Sur de la Florida

BERNADETTE PARDO: No digamos adiós a los libros

Después de una larga agonía, las bibliotecas públicas de Miami Dade aparentemente recibieron esta semana el tiro de gracia.

Según una encuesta de este diario, la gran mayoría de los votantes de Miami Dade, el 55 por ciento, se opone a un aumento de impuestos para mantener abiertas las bibliotecas publicas del condado. Sin un aumento de $20 millones al año en el impuesto a la propiedad asignado a las bibliotecas, éstas se verán forzadas a reducir sus horarios en un 35 por ciento y a despedir a la mitad de sus empleados de tiempo completo. Para el propietario de una casa valorada en $150,000, el aumento sería de unos $22 al ano, menos de lo que cuesta un libro.

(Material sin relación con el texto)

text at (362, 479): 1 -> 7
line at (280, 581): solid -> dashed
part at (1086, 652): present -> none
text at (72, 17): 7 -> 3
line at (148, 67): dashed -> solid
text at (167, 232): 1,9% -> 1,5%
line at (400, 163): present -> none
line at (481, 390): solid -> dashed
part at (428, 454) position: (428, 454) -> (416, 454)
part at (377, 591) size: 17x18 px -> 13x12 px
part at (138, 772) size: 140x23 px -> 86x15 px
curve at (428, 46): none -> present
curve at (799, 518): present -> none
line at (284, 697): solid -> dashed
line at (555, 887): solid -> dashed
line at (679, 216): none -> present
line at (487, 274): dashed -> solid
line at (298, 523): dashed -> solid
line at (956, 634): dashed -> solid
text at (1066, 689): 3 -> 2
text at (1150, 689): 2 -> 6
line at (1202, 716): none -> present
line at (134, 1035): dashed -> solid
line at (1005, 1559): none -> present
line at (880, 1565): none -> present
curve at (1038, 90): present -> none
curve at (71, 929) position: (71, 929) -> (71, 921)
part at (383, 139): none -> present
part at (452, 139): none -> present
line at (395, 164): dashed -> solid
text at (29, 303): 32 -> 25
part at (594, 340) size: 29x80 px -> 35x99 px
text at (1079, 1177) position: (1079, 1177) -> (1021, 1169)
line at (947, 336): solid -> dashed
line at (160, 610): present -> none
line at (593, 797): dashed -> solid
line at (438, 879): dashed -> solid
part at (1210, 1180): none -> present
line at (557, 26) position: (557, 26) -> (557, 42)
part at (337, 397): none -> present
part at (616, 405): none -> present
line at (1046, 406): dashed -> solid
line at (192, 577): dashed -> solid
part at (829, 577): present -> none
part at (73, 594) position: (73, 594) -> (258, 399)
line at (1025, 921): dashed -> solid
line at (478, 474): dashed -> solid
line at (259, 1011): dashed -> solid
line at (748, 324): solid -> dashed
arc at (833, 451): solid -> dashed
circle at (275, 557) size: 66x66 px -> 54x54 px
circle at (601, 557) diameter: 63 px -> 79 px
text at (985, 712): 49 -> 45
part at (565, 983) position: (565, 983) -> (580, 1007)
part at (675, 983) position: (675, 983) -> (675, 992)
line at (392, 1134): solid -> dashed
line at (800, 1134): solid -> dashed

Según la encuesta conducida por Bendixen & Amandi, el 68 por ciento de los votantes hispanos en Miami Dade está en contra del impuesto para salvar las bibliotecas. Algunos de éstos simplemente no pueden más. Como Carlos y Elsa, una pareja de cubanoamericanos jubilados que vive en Westchester. Entre los dos ingresan $1,200 al mes. Tienen su casa pagada, pero no les alcanza para pagar un seguro. Para ellos cualquier aumento en los impuestos representa un sacrificio.

Otros contribuyentes que sí pueden pagar $25 o $50 más al año prefieren no hacerlo porque consideran que las bibliotecas son obsoletas en la era de la internet y Google.

Según el encuestador Fernand Amandi “la gente no está dispuesta a que el dinero público se dedique a algo que no es relevante”.

Pero lo que muchos consideran irrelevante visto desde su iPad, para otros es de vital importancia. Hay decenas de miles de ciudadanos en Miami Dade cuyo único acceso a la internet es a través de las computadoras y el servicio gratuito de WiFi en nuestras bibliotecas publicas. Estas también son la sede de todo tipo de clases y eventos comunitarios.

Desde el 2010 la tasa impositiva para las bibliotecas de Miami Dade ha sido reducida en un 55 por ciento. En comparación, la tasa impositiva para el resto de las operaciones del condado se ha reducido en solo un 2.78 por ciento en el mismo periodo.

Lo que casi nadie toma en cuenta es que las bibliotecas publicas también salvan vidas. Proveen servicios de entrenamiento para los que buscan trabajo. Preparan a miles de niños para ingresar a las escuelas públicas. Ofrecen programas para ayudar a los inmigrantes a aprender inglés e integrarse a la sociedad. Ayudan a pequeños empresarios a hacer crecer sus negocios y nos brindan a todos un refugio del mundanal ruido en el que podemos pensar y profundizar, algo que no ocurre muy a menudo en nuestro agitado universo digital.

En los últimos diez años, un gran número de estudios académicos concluye que las bibliotecas públicas son un importante motor económico. Según uno de éstos, aquí en la Florida, cada dólar que invertimos en nuestras bibliotecas publicas genera $6.54 para la comunidad.

En menos de un mes el alcalde y los comisionados de Miami Dade decidirán el futuro de nuestras bibliotecas públicas. Hasta ahora solo el comisionado Xavier Suárez ha salido en su defensa.

El tema de las bibliotecas públicas merece una segunda lectura más allá de las encuestas del momento. La destrucción de una institución tan valiosa no es la mejor forma de proteger los intereses del contribuyente.